— Start Document segment —

Friday, 15 April 2016

Launches of A Taste of Bitter Almonds

The first two launches of A Taste of Bitter Almonds went off swimmingly. The first launch, a local community affair, was last Thursday night, 7 April 2016, at the Roving Bantu Kitchen in Brixton, Johannesburg. A mixed-income suburb in a state of dynamic transition, Brixton embraces poor and middle-class city dwellers from across Africa; it is one of those suburbs that truly has transformed ethnically and societally since the fall of apartheid; and remember - this was once the roost of the notorious SA Police Brixton Murder & Robbery Squad, which was feared for probably committing more murders than it solved, and after which the Afrikaans-language folk band Brixton Moord en Roof Orkes was named in irony. 

This blurred and blended nature of Brixton is at odds with the maintenance - and extension - of municipal geographic apartheid past the demise of the hated Group Areas Act into today under allegedly "social democratic" ANC rule, a contradiction that I interrogate in both urban and platteland South Africa in the book. And the Roving Bantu Kitchen, run by former ANC exile Sifiso Ntuli - who had to skip the country in 1981 for being photographed by the press burning an apartheid flag on the Wits University campus - and his wife Ashley Heron (thanks for the great beans curry!), was the ideal venue to interrogate a society in transition. 

Sifiso (wearing the anti-nazi t-shirt below) is an engaged and intelligent maverick who does not spare the rod for his parent party in its deviation from its founding ethics. He named his bar-restaurant-live venue, tongue-in-cheek after an aspersion cast at him by a PAC member when he first arrived in exile in Dar es Salaam: "Ah, you are one of those roving bantus who jumps from cloud to cloud."

— End Document segment —

- [Objective]
Write the next part of the post about the launches of A Taste of Bitter Almonds, starting after its last sentence.

— Start Supplied entries —

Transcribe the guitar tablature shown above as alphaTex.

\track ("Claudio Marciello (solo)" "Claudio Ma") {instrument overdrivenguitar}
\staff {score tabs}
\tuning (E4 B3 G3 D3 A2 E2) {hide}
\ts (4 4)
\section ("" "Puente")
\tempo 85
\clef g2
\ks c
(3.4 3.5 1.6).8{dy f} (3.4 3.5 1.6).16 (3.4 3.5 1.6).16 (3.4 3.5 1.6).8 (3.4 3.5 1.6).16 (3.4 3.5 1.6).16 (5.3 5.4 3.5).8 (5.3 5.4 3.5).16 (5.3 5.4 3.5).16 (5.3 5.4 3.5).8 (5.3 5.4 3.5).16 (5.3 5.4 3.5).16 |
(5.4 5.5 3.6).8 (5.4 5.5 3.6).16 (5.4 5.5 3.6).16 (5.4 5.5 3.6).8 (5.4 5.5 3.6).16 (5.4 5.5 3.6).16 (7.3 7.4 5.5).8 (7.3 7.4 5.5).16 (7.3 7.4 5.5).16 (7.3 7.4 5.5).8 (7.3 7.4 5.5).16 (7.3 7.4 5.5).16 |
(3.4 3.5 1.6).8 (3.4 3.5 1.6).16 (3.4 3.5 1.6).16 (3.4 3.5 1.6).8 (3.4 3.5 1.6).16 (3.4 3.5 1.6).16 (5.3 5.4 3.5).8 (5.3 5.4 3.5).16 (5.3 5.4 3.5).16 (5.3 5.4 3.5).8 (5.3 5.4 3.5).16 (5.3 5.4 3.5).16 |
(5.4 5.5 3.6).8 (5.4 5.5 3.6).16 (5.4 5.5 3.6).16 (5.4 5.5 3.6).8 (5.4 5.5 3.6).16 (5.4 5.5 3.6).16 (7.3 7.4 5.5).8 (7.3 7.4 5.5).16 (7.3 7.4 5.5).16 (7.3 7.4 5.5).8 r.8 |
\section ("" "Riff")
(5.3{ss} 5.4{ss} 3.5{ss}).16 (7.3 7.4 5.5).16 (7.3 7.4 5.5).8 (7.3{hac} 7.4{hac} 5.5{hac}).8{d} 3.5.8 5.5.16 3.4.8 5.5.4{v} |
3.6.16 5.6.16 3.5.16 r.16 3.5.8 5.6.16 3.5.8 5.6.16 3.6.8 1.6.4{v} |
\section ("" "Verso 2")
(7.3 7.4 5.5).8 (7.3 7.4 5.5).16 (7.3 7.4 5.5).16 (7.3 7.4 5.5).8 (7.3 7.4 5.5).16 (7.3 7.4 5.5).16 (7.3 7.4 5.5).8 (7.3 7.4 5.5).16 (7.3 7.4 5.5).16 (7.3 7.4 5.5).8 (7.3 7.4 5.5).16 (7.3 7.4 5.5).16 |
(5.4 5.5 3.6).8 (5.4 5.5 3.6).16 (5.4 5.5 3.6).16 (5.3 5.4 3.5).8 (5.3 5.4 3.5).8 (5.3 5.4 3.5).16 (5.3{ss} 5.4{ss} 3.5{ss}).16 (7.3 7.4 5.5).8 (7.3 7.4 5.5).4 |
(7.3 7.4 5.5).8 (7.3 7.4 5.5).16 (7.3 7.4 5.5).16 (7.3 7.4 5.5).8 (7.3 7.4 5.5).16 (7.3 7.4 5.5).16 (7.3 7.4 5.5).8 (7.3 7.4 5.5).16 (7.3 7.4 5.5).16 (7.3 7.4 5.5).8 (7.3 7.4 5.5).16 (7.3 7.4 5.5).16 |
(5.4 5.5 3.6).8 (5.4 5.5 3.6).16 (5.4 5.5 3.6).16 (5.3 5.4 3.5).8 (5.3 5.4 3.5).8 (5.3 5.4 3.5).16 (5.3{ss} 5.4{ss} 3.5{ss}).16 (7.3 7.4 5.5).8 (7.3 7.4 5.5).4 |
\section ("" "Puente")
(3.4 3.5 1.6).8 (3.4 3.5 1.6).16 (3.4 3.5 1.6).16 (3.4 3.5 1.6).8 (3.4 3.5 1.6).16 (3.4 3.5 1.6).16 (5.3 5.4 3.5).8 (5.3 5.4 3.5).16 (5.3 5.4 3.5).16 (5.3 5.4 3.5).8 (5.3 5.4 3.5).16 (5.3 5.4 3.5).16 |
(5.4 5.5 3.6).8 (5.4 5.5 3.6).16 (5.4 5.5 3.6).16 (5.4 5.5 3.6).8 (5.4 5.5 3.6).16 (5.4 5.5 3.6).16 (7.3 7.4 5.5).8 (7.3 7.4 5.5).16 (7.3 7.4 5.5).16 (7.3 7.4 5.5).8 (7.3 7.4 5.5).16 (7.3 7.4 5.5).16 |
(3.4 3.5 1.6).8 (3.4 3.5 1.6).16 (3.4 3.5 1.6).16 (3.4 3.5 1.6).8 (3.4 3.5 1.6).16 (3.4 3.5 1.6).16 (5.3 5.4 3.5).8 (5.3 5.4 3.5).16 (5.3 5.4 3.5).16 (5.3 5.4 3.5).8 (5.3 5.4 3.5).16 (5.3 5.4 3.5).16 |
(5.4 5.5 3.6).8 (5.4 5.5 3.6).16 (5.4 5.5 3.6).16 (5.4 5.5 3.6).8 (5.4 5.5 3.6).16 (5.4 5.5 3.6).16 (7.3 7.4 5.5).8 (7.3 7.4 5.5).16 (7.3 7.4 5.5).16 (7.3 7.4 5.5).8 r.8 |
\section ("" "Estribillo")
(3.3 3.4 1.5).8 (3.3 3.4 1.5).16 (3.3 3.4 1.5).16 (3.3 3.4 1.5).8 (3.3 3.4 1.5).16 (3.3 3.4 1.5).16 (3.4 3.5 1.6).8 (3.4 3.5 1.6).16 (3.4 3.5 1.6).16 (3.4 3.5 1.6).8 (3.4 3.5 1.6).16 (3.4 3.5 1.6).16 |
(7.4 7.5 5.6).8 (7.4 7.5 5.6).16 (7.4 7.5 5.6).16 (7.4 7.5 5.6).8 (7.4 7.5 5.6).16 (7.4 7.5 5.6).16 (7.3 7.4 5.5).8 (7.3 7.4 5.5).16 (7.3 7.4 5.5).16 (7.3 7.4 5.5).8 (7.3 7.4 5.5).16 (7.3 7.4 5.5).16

— End Supplied entries —

- [Task response]
The Kitchen is decorated with everything from kitsch 1970s Springbok LP covers and pages of Volksblad from the 1960s which feature weird adverts for black "maid's" uniforms (shown smiling, serving white folk), to posters of martyrs like MK's "Lion of Chiawelo" who was killed after holding off the police for hours in an epic firefight in Soweto in 1980 - the event that radicalised a young Sifiso - and a series of sombre drawings by SA-Israeli artist and jazz clarinetist Harold Rubin on the 1960 Sharpeville Massacre. 

I spoke about conditions of exclusion in democratic South Africa - then threw open the floor to what became a lively debate between audience members of a range of colours and ages on the question of how our senses of identity as Africans are continually challenged and morphing. Thanks, Sifiso!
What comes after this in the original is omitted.